Avoid the cliches
Once you have left the familiar suburban streets and company that you have kept since childhood, it is easy to fall into cliches to fulfil some sense of belonging and regain a gauge of who you are now. Your personality has been slowly formed by your routine from home: weekly dinner at your grandparents’; your Saturday job at Sports Direct; it’s all gone and now you’re just a student – whatever that means.
The term ‘student’ shouldn’t define you. This isn’t an episode of Fresh Meat or a feature in the Lad Bible and the stereotypical student is essentially a myth, like the Loch Ness monster or Nick Clegg’s testes (you’ll love jokes like that when you start uni). It is important to find your own identity when you move into your halls. Don’t Blu-Tack a Che Guevara poster to your wall if you voted for the Tories and yeah, Kerouac is great, but the last thing you read was the back of the Deuce Bigalow – European Gigalo DVD case.

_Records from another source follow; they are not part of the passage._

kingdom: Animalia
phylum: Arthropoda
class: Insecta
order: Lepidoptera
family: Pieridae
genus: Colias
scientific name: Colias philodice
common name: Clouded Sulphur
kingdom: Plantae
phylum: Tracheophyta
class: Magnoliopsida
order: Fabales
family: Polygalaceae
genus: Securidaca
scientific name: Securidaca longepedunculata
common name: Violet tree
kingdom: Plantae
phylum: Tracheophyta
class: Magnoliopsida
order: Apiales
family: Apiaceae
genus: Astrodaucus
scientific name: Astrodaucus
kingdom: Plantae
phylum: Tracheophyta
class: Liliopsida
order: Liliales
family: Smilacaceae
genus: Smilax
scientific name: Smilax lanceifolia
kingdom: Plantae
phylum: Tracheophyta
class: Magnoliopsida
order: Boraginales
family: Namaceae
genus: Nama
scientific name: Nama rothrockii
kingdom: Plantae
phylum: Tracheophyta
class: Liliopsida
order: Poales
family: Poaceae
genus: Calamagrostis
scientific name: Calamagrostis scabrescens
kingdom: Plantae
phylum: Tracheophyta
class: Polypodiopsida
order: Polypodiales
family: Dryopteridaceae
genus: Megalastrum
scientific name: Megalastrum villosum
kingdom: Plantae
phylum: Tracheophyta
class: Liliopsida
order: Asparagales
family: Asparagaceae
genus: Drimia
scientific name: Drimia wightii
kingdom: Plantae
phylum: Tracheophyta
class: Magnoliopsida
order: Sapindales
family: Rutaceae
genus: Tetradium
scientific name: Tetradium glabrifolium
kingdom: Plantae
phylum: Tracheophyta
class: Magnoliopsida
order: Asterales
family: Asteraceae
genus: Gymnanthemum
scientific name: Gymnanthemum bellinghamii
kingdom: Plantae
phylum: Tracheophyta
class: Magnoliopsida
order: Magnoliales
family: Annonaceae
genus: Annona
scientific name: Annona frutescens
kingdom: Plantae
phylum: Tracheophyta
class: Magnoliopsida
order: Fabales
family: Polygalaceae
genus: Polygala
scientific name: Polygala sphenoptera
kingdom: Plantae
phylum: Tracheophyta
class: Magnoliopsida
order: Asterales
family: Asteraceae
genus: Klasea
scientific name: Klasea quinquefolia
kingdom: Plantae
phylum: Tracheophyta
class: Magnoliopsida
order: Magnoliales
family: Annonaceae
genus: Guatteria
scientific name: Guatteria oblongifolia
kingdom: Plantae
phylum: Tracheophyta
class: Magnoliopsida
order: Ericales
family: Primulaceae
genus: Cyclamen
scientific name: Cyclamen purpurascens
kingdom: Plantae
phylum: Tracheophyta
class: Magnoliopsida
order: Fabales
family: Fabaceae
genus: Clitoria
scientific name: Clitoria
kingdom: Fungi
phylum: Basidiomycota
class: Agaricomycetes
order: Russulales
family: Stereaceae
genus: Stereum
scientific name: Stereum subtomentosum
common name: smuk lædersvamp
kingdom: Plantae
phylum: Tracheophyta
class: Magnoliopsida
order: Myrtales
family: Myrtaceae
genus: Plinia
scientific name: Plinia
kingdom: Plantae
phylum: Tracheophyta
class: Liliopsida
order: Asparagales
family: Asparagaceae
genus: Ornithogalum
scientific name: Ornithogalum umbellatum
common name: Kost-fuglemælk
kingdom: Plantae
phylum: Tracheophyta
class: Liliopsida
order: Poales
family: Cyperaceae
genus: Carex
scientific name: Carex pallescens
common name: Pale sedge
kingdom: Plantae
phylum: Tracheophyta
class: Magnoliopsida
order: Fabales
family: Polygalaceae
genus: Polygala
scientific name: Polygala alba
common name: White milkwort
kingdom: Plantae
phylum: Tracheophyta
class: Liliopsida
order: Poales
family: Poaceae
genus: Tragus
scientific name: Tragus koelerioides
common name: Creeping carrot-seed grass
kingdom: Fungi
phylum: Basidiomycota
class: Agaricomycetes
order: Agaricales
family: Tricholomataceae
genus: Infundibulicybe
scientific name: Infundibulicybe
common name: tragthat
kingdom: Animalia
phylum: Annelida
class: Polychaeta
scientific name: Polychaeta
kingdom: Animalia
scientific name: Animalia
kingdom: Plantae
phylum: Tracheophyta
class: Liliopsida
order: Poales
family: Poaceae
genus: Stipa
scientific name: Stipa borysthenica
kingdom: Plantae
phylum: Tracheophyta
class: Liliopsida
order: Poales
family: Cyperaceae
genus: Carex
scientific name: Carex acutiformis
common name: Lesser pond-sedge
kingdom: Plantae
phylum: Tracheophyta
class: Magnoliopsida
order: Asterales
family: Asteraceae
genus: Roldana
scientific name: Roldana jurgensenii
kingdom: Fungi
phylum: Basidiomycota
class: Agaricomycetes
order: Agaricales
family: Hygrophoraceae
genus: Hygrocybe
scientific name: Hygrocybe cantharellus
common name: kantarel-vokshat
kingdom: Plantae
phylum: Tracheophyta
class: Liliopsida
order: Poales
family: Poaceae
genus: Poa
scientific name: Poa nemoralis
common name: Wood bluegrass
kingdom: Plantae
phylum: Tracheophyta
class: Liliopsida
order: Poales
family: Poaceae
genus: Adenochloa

Expanding your horizons will come naturally when you move away and discover new things, but squeezing into the template of a stereotype shouldn’t define you. You aren’t going to become a drug taker, law breaker and serial fornicator the second that you’ve unpacked and it is important to maintain your sense of identity. You are the same person after all, just without the Sports Direct polo hanging on the door.